NF-κB (nuclear factor kappa B) - zingerone suppresses NF-κB activation. [2]
Cyclin D1 - zingerone reduces cyclin D1 expression. [3]
Various pro-inflammatory cytokines (IL-1β, IL-2, IL-6, TNF-α) - zingerone downregulates these cytokines. [2]
Antioxidant enzymes (SOD, CAT, GPx, GSH) - zingerone increases their activity. [1][2]

- Zingerone protects in vitro DNA against stannous chloride-induced and hydrogen peroxide-induced oxidative DNA damage. [1]

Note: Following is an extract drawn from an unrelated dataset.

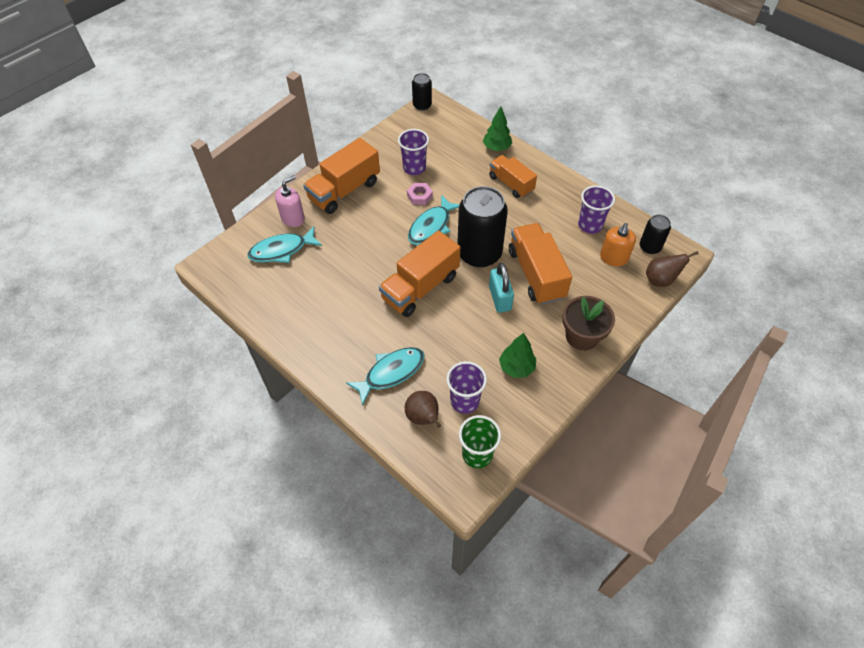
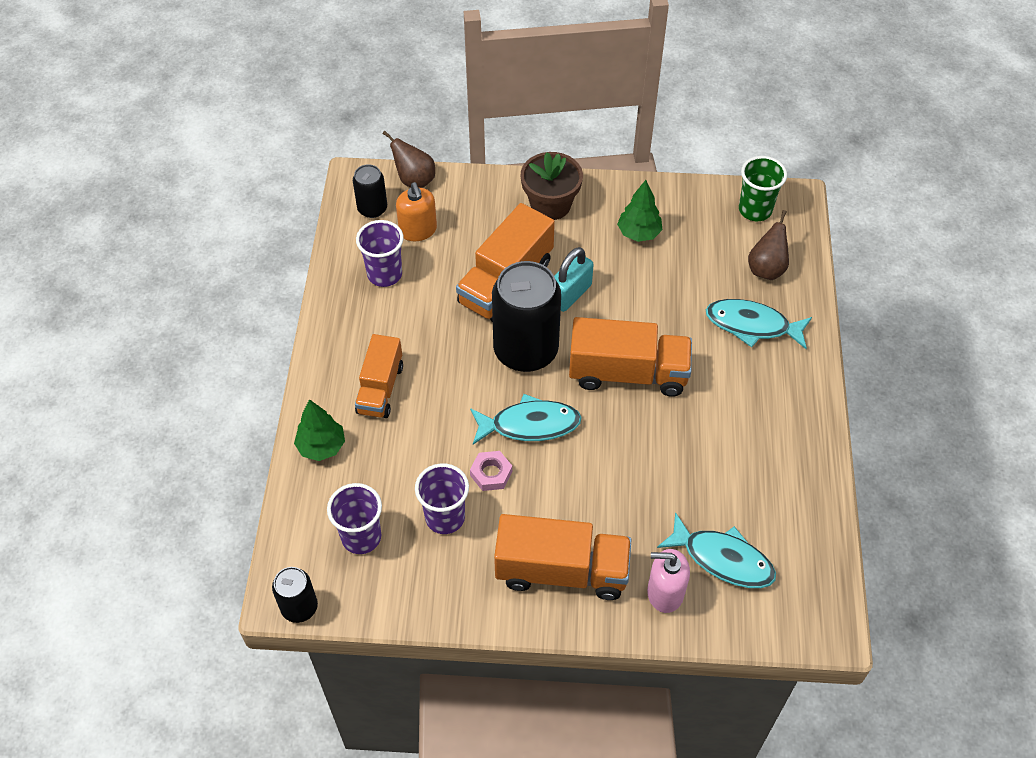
camera: 130 degrees left, 0 degrees up
(465, 401) = (716, 249): purple cup -> purple cup (361, 537)
(613, 258) = (418, 230): orange soap dispenser -> orange soap dispenser turned 90 degrees clockwise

- Zingerone suppresses ferric ascorbate-induced lipid peroxidation in rat brain. [1]
- Zingerone has scavenging effect against peroxynitrite formed from the reaction of superoxide and nitric oxide. [1]
- In human neuroblastoma cells (SH-SY5Y, BE(2)C, BE(2)-M17), zingerone (0.25-2 mM for 24-48 h) significantly suppressed cell viability in a dose- and time-dependent manner as measured by MTT assay. In BE(2)-M17 cells, zingerone (1-2 mM for 24 h) induced mitotic arrest, particularly at prometaphase, increased the number of pH3-positive cells, and reduced colony-forming activity (0.5-2 mM for 2 weeks). [3]
- In BE(2)-M17 cells, zingerone (1-2 mM for 24 h) reduced cyclin D1 expression, but did not affect cyclin B1, Aurora B, PLK-1, or p53 expression. Zingerone (1-2 mM for 72-96 h) increased cleavage of caspase-3 and PARP-1, indicating induction of apoptosis. [3]
- In BE(2)-M17 cells, zingerone (2 mM for 24 h) increased the number of cells with condensed chromosomes and pH3-positive cells, as shown by immunofluorescence and flow cytometry. [3]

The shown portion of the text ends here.